Björn Schmelzer et Graindelavoix, créateurs de mondes musicaux
Au pupitre de son ensemble, Graindelavoix, notre compatriote Björn Schmelzer s’est imposé comme l’un des musiciens incontournable de la scène nationale et l’un des artistes les plus considérables de la musique ancienne. Déjà fort d’une imposante discographie, il sait faire de chacune de ses parutions des évènements éditoriaux. Crescendo Magazine est heureux de s’entretenir avec Björn Schmelzer pour évoquer son dernier album “The Earthquake Mass (Gossa).
Le titre de l’album est “The Earthquake Mass”, pourquoi ce titre ?
Parce que la composante principale de cette album réside dans la Missa Et ecce terrae motus du polyphoniste français Antoine Brumel. Il s'agit d'une messe monumentale pour douze voix (en cinq parties), peut-être écrite à Ferrare vers 1510, basée sur la mélodie d'une antienne pour Pâques: Et ecce terrae motus : « et voici, la terre trembla », en référence à la dimension psycho-acoustique dans l'évangile de la résurrection du Christ. Ceci n'est pas décrit comme quelque chose de visible, mais comme un phénomène auditif et même écologique : l'ange faisant rouler l'énorme pierre tombale devant la tombe, accompagné d'un tremblement de terre. Les femmes qui se sont rendues au tombeau le trouvent ouvert et vide.
Votre nouvel album est centré autour de la “Missa Et ecce terræ motus” d’Antoine Brumel dont vous dites qu’elle est “monstrueuse et unique”. Est-ce que vous pouvez expliquer votre propos ?
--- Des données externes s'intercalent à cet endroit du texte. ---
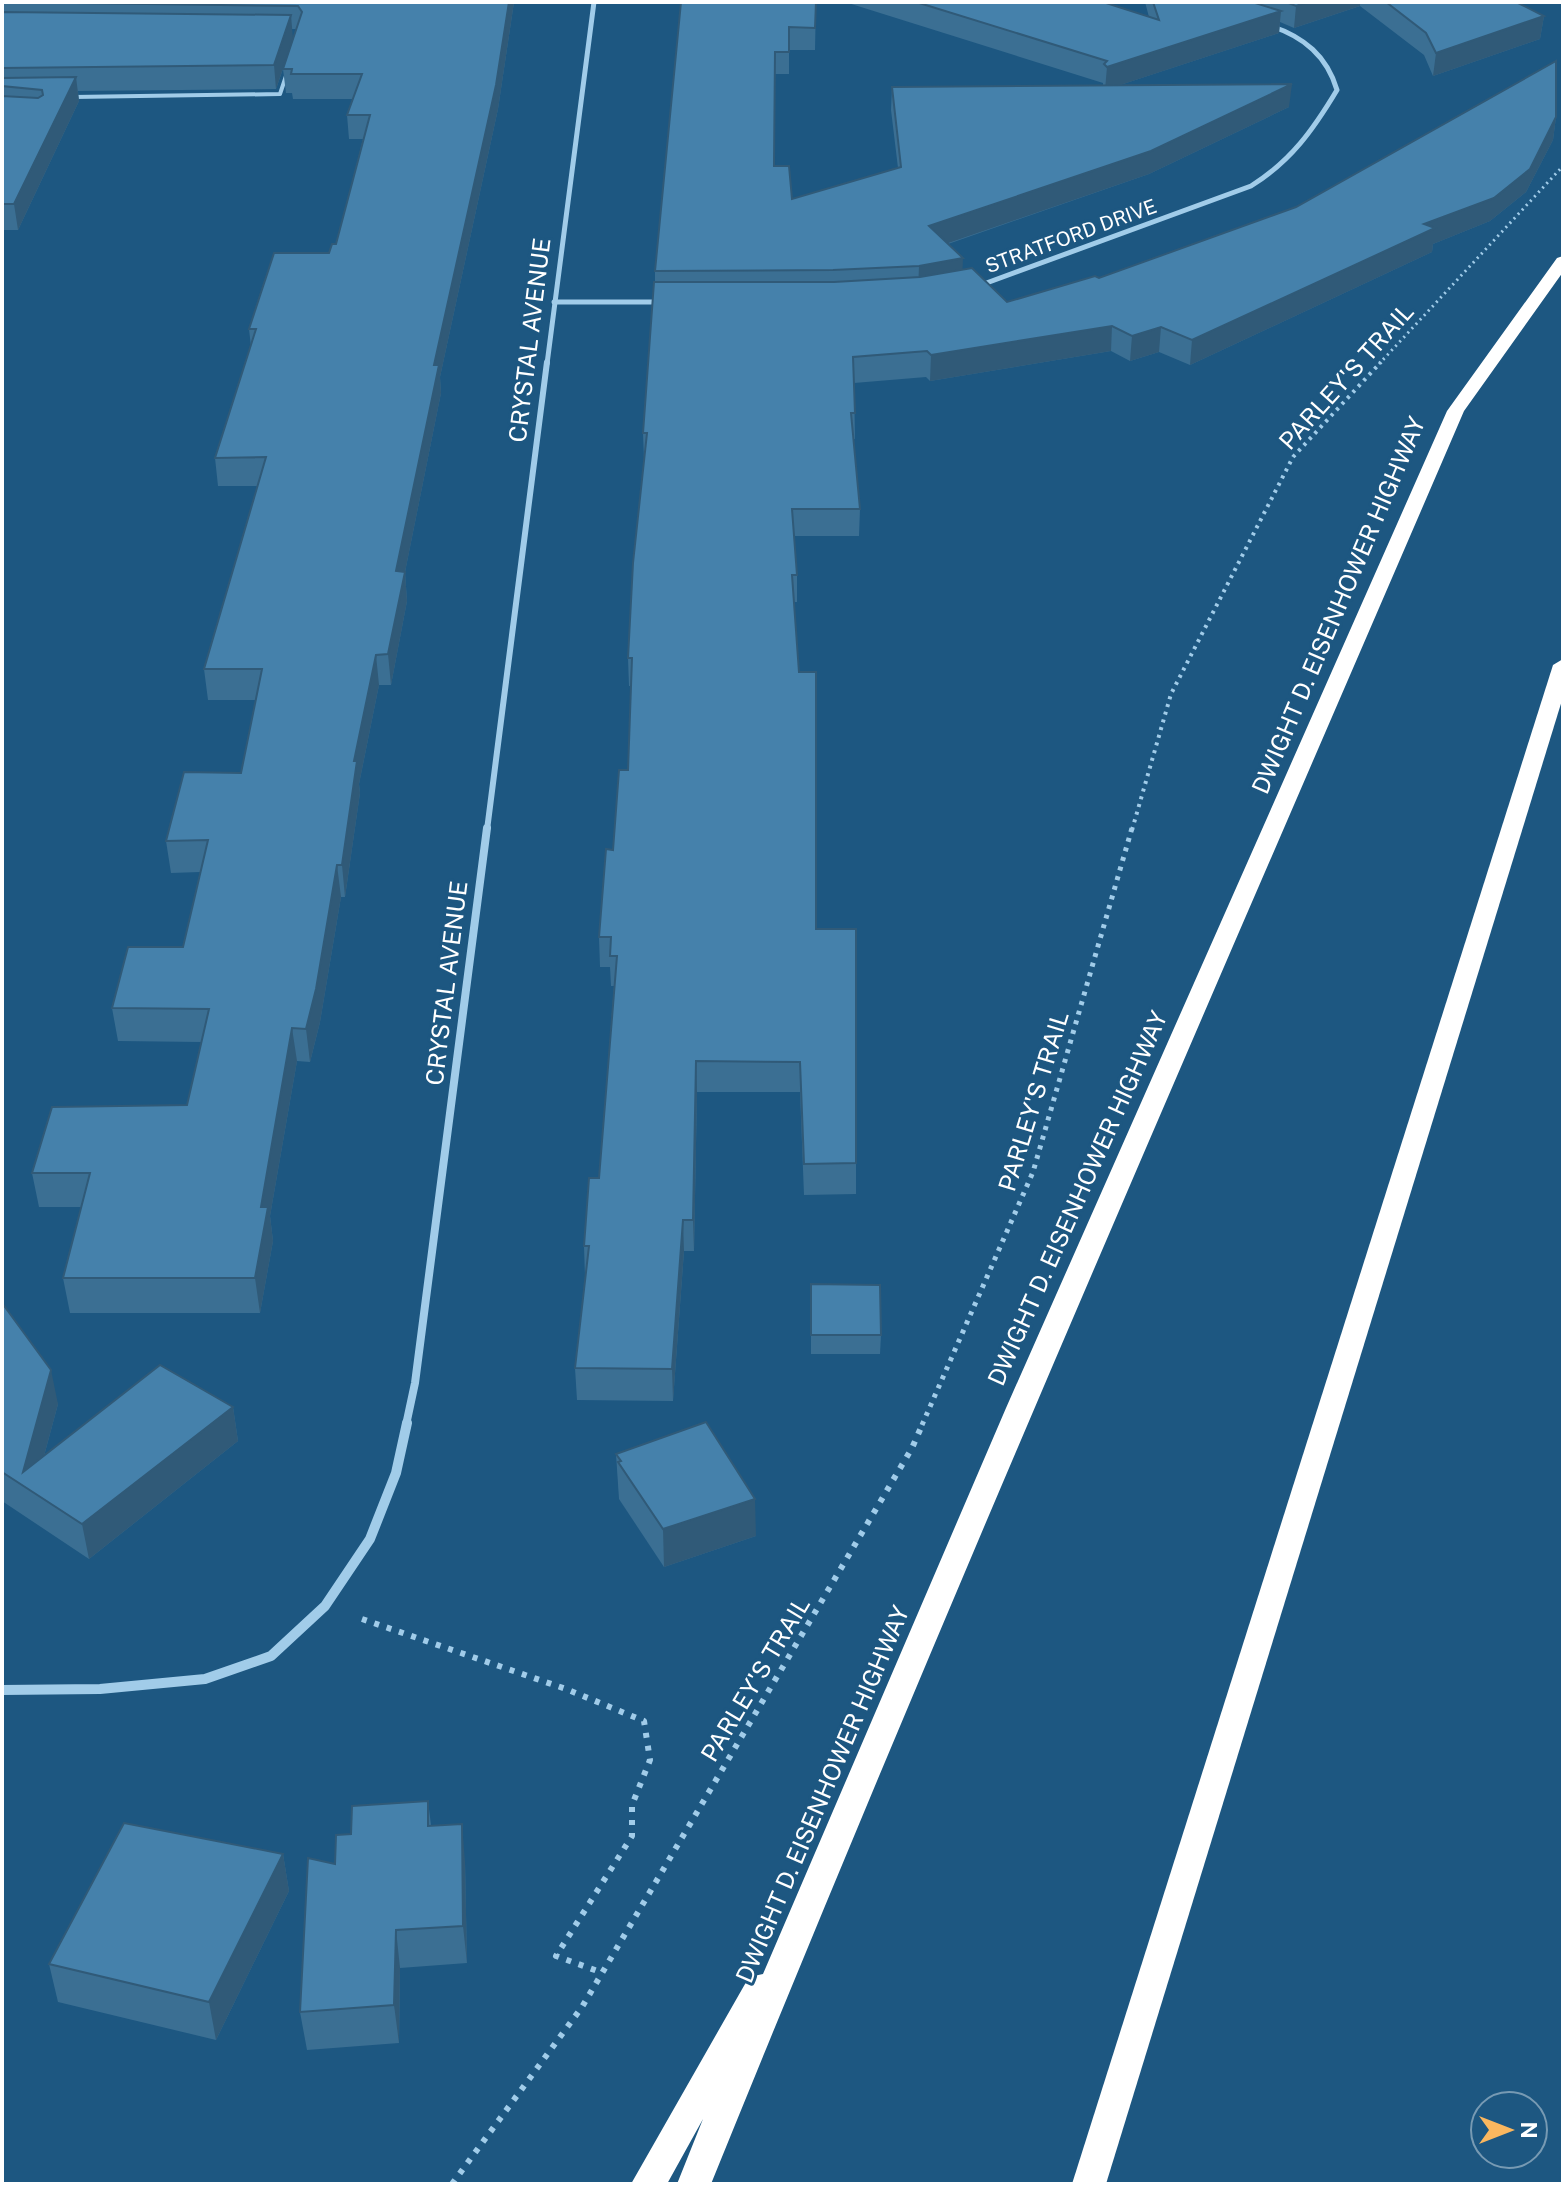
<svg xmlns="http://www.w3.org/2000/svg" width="1565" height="2186" font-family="'Public Sans',sans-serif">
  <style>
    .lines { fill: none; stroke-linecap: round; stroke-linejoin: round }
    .path-far3 { stroke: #a1cce9; stroke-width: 3; stroke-dasharray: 2 4; stroke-linecap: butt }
    .path-far2 { stroke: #a1cce9; stroke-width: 4; stroke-dasharray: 3 5; stroke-linecap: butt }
    .path-far1 { stroke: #a1cce9; stroke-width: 5; stroke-dasharray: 4 6; stroke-linecap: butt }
    .path { stroke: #a1cce9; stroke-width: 6; stroke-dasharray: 5 8; stroke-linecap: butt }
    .lane { stroke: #a1cce9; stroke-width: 4 }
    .street-far3 { stroke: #a1cce9; stroke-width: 5 }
    .street-far2 { stroke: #a1cce9; stroke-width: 6 }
    .street-far1 { stroke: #a1cce9; stroke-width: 8 }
    .street { stroke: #a1cce9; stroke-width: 10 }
    .highway { fill: #fff; fill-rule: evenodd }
    .wall { fill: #3b6f93; fill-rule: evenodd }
    .shaded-wall { fill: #305a78 }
    .building { fill: #4581ab; stroke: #305a78; stroke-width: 2 }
    .labels { text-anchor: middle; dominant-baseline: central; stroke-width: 6; stroke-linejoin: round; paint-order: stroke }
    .far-street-label { font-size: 20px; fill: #fff; stroke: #1d5781 }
    .street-label { font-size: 24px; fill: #fff; stroke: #1d5781 }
  </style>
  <rect width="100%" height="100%" fill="#1d5781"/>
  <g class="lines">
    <path class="path-far3" d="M1379,364L1563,166"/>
    <path class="path-far2" d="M1132,830L1171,694L1293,457L1381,362"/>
    <path class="path-far1" d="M922,1425L1033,1172L1132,828"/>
    <g class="path">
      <path d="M362,1619L566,1689L644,1721L650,1760L632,1805V1836L556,1956L603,1973"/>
      <path d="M452,2184L582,2007L912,1448L923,1423"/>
    </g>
    <path class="lane" d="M73,97L280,94L287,73"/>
    <g class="street-far3">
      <path d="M981,285L1251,186C1291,161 1313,130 1337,90C1327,56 1304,37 1271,26"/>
      <path d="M554,302H660"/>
      <path d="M547,364L594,2"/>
    </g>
    <path class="street-far2" d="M487,830L547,362"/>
    <path class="street-far1" d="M406,1425L415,1383L487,828"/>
    <path class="street" d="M2,1690L100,1689L205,1679L271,1656L325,1606L370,1539L396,1473L407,1423"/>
    <g class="highway">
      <path d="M1563,256V272L1464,411C1210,1001 952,1589 711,2184H677L703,2119L667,2184H631L749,1977L763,1974L1006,1408L1447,411L1557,258Z"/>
      <path d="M1563,659V697L1106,2184H1072L1553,665Z"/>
    </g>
  </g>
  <g class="wall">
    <path d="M2,2H514L498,109L440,377L441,393L405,572L407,601L391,685H379L359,784L360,793L345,897H341L320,1022L310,1062L297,1061L270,1216L273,1241L260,1313H70L63,1278L81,1207H39L32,1173L187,1105L201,1042L118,1041L112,1008L183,947L200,872L171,873L166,841L241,773L256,700H208L204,669L258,486H218L215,458L251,347L249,329L329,253L336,244L363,139H349L347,115L353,99H293L292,93H286L283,69L276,89L78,91L79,101L18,230H2ZM292,29H297L284,66Z"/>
    <path d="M681,2H816L815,50H789V74H775V166L792,199L898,168L891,110L892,87L1103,86V83L845,2H1103L1149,17L1145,2H1516L1544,16L1540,39L1433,76L1424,55L1360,6L1294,28L1280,22L1279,33L1120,85L1289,107L1149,174L948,244L962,270L1007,302L1099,278L1556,117L1553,140L1526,192L1490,221L1433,244L1432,252L1190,365L1159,352L1130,361L1111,351L930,381L926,377L854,383L855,439H853L860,509L859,536H794L797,575V602H794L816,929L856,1163V1194L804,1195L800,1092H697L694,1251H684L673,1401L577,1400L575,1368L585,1277L584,1246L599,1178L614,986H611L610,967H600L599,937L628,770L631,686H629L628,658L644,459L643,433L655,282V271Z"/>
    <path d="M811,1284L881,1335L880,1354H811Z"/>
    <path d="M2,1303L58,1404L44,1456L233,1407L238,1441L89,1559L2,1501Z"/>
    <path d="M616,1454L756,1536L664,1567L619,1499Z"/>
    <path d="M428,1801L431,1825L465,1862L467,1963L400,1968L399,2043L307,2050L300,2012L351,1834Z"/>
    <path d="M283,1854L289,1891L216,2040L58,2002L49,1964Z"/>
  </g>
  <g class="shaded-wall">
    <path d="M509,2H514L498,109L440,377L441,393L405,572L407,601L391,685L388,654L396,571L434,365Z"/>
    <path d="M1307,2H1360V6L1294,28L1296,6Z"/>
    <path d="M1281,11L1279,33L1105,90L1107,67Z"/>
    <path d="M291,15L293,39L276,89L274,65Z"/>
    <path d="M1544,16L1540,39L1433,76L1436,53Z"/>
    <path d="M76,77L79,101L18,230L14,204Z"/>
    <path d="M1292,84L1289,107L1149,174L928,250L929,226Z"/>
    <path d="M1556,117L1553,140L1526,192L1490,221L1433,244L1432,252L1190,365L1192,340Z"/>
    <path d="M963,258L962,283L918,291L919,266Z"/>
    <path d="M1112,326L1111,351L930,381L931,355Z"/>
    <path d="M1161,327L1159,352L1130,361L1132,336Z"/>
    <path d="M376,655L379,685L359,784L360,793L345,897L342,865L354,761Z"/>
    <path d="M337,865L341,897L320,1022L310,1062L306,1029Z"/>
    <path d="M292,1028L297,1061L270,1216L273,1241L260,1313L255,1278L261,1207Z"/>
    <path d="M696,1061L697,1092L694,1251L693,1220Z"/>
    <path d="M683,1220L684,1251L673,1401L672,1369Z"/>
    <path d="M51,1370L58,1404L34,1493L23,1472Z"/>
    <path d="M233,1407L238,1441L89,1559L82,1524Z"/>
    <path d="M755,1499L756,1536L664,1567L663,1529Z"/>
    <path d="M462,1824L465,1862L467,1963L463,1926Z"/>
    <path d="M283,1854L289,1891L216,2040L209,2002Z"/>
    <path d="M396,1930L400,1968L399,2043L394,2005Z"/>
  </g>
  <g class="building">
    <path d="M2,2H509L496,85L434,365H439L396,571L405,572L388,654L376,655L354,761H357L342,865H337L316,989L306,1029L292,1028L261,1207H268L255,1278H63L90,1173H32L52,1107L187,1105L209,1009L112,1008L128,947H183L208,840L166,841L184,772L241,773L262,669H204L266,457L215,458L256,329H249L274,253H329L332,244H336L370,115H347L362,74H291L292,69H283L302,12L298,6Z"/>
    <path d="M681,2H816L815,28L789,27V52H775L774,166H789L792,199L901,167L892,87L1292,84L1151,151L929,226L963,258L919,266L833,270L655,271Z"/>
    <path d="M916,2H1103L1159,20L1153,2H1252L1281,11L1107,67L1104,64L1107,61Z"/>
    <path d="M1286,2H1307L1296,6Z"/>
    <path d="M1386,2H1516L1544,16L1436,53L1426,33Z"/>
    <path d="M2,12L291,15L274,65L2,68Z"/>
    <path d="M1556,61V117L1530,169L1494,198L1424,224L1435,228L1192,340L1161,327L1132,336L1112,326L931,355L927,351L853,357L855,413H851L860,509H792L797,575H792L799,672H816V929H856V1163L804,1164L800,1062L696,1061L693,1220H683L672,1369L575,1368L589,1246H584L589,1178H599L617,956H610L611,937H599L606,849L613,850L619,770H628L632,658H628L633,563L647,433H643L654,282H834L920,277L972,268L1007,302L1095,276L1099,278L1296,207Z"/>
    <path d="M76,77L14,204H2V96L38,98L43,95L42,90L2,86V78Z"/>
    <path d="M811,1284L880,1285L881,1335H811Z"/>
    <path d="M2,1303L51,1370L23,1472L160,1365L233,1407L82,1524L2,1472Z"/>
    <path d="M706,1422L755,1499L663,1529L618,1462L621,1461L616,1454Z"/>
    <path d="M428,1801V1826L462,1824L463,1926L396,1930L394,2005L300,2012L308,1858L335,1864L336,1835L351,1834L352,1806Z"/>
    <path d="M124,1823L283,1854L209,2002L49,1964Z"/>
  </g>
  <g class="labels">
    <g class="far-street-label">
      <text transform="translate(1071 236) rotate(-20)">STRATFORD DRIVE</text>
    </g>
    <g class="street-label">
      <text transform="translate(529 340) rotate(-83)">CRYSTAL AVENUE</text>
      <text transform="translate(1346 376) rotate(-48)">PARLEY'S TRAIL</text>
      <text transform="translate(1338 605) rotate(-67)">DWIGHT D. EISENHOWER HIGHWAY</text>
      <text transform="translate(446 983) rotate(-83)">CRYSTAL AVENUE</text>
      <text transform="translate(1033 1101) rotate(-73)">PARLEY'S TRAIL</text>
      <text transform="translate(1077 1198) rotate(-66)">DWIGHT D. EISENHOWER HIGHWAY</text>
      <text transform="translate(755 1679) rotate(-59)">PARLEY'S TRAIL</text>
      <text transform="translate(822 1794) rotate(-67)">DWIGHT D. EISENHOWER HIGHWAY</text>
    </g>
  </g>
  <rect width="1565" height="2186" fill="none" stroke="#ffffff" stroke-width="8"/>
  <g transform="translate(1509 2130) rotate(90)"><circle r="38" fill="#1d5781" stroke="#779ab3" stroke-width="2"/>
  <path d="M0-6L14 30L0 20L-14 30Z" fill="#fab75f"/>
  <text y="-12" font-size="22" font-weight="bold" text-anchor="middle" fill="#ffffff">N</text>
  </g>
</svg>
C'est une messe à 12 voix, exceptionnelle pour l'époque et c'est aussi une composition insolite et spectaculaire, qui utilise largement les effets spatiaux et les textures, qui souvent n'évitent pas les effets abrasifs et grinçants dus aux nombreuses positions croisées et aux dissonances passagères. La messe est pleine d'ostinati et de séquences, de motifs répétitifs variés par la texture polyphonique, ce qui peut être encore accentué si l'ensemble est composé de chanteurs différents en couleur et en timbre ou en utilisant des instruments différents. La partition se prête donc à de telles orchestrations. Ce qui m'a également fasciné, c'est le cas unique où cette messe apparaît plus de cinquante ans après ses origines, au début du XVIe siècle, dans la chapelle de la Cour bavaroise sous la direction d'Orlando di Lasso, qui a consacré une transcription de l'œuvre en 1468. C’est même la raison pour laquelle nous connaissons la messe aujourd’hui. L’original est donc inconnu, tout comme les circonstances de sa composition, mais il s’agit d’une transcription et d’une interprétation bien plus tardives, au XVIe siècle, qui déplace également le contexte de la messe de Brumel. Je trouve cette aliénation originelle fascinante.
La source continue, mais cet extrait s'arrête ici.